Coexisting Business Models

A question I get asked a lot is: Can two Elementary Business Models™ coexist within one company?

Car Manufacturers versus Car Sharing Platforms

Let’s take a car manufacturer, like Mercedes or BMW. In both cases, their primary business model – for the past 100 years – has been product-centric. After all, the main objective was to gain market share to profit from economies of scale. The marketing strategy was to generate demand through brand-centric marketing campaigns.

However, with the rise of the sharing economy, both car manufacturers soon realized the threat of market contraction caused by newcomers offering car-sharing services. Research by Global Market Insights showed that in 2017 the Car Sharing Market was estimated at $1.5 billion with a fleet size of over 100.000 cars. They expect the market to grow at a pace of 20% per year.
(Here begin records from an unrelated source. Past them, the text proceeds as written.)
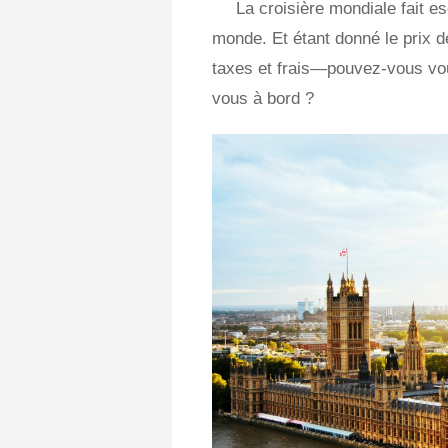
La croisière mondiale fait e
monde. Et étant donné le prix d
taxes et frais—pouvez-vous vou
vous à bord ?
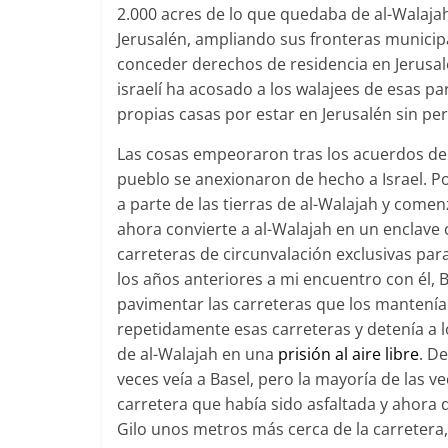
2.000 acres de lo que quedaba de al-Walajah.
Jerusalén, ampliando sus fronteras municipa
conceder derechos de residencia en Jerusal
israelí ha acosado a los walajees de esas p
propias casas por estar en Jerusalén sin pe
Las cosas empeoraron tras los acuerdos de 
pueblo se anexionaron de hecho a Israel. P
a parte de las tierras de al-Walajah y come
ahora convierte a al-Walajah en un enclav
carreteras de circunvalación exclusivas par
los años anteriores a mi encuentro con él, 
pavimentar las carreteras que los mantenían 
repetidamente esas carreteras y detenía a l
de al-Walajah en una
prisión al aire libre
. D
veces veía a Basel, pero la mayoría de las v
carretera que había sido asfaltada y ahora 
Gilo unos metros más cerca de la carretera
According to Jeremy Owyang, industry analyst and founder of Catalyst Companies, believes that a ‘properly shared car’ indicates a loss of revenue of $270.000 to car manufacturers or even $1 million to the car industry (video, 5 minutes).

So, how did Mercedes and BMW respond?

Besides partnering with Uber, Mercedes introduced CAR2GO while BMW introduced DriveNow – both are resource-centric business models.

Again, if the current 100.000-150.000 shared cars are ‘properly shared’ (~50% utilization rate), the loss of revenue to the car industry – not due to a loss of market share but due to market contraction – is already $27-40 billion (270.000 x 100.000-150.000). When can this be expected? Fujitsu forecasts utilization rates of shared cars to surpass 50% by 2030.

As shown by BMW and Mercedes, it is best not to confuse existing customers, partners, or distributors and divide the two business models over two separate entities. IBM made a similar decision in 1980 to establish a separate PC division led by Don Estridge, however, much of the decision had to do with ongoing antitrust issues.

Amazon Marketplace versus Whole Foods Market

Now let’s perceive Amazon. Obviously, Amazon started out with a network-centric business model. After all, their objective was to add as many buyers and sellers to the Amazon Marketplace to increase the number of transactions between them and capture a piece of the transactions as profit.

However, with the $13.7 billion acquisition of Whole Foods Markets the company introduced itself to a product-centric business model, as WFM has to battle for market share like any other supermarket chain. Why is Amazon acting on two fronts? Because Jeff Bezos believes its advanced distribution network, built to fulfill orders from the Amazon Marketplace, could also be utilized to deliver groceries to consumers. And the $750 billion grocery market is ready for disruption.

Even so, these are two separate brands, Amazon and Whole Foods. As long as the customers are not confused, no harm will be done.

However, as we have seen recently, both US Congress, as well as the European Commission, are currently investigating Amazon as part of antitrust scrutiny. While Amazon acts like an independent platform it is being investigated for using platform insights to develop competing products and offer them to their customers.

One exception to the rule

While having two Elementary Business Models™ in one organization is often ill-considered, there is one exception to the rule: you’ll have to combine Customer Centricity with a secondary Elementary Business Model because by itself a customer-centric business will not be able to sustain for long. After all, Customer Centricity is about customer differentiation, i.e., selecting a group of customers for which you are able to fulfill more of their needs, allowing you to obtain a larger portion of their spending (share of wallet). The remainder of your customers will still have to be served in either a product-centric, resource-centric or network-centric manner.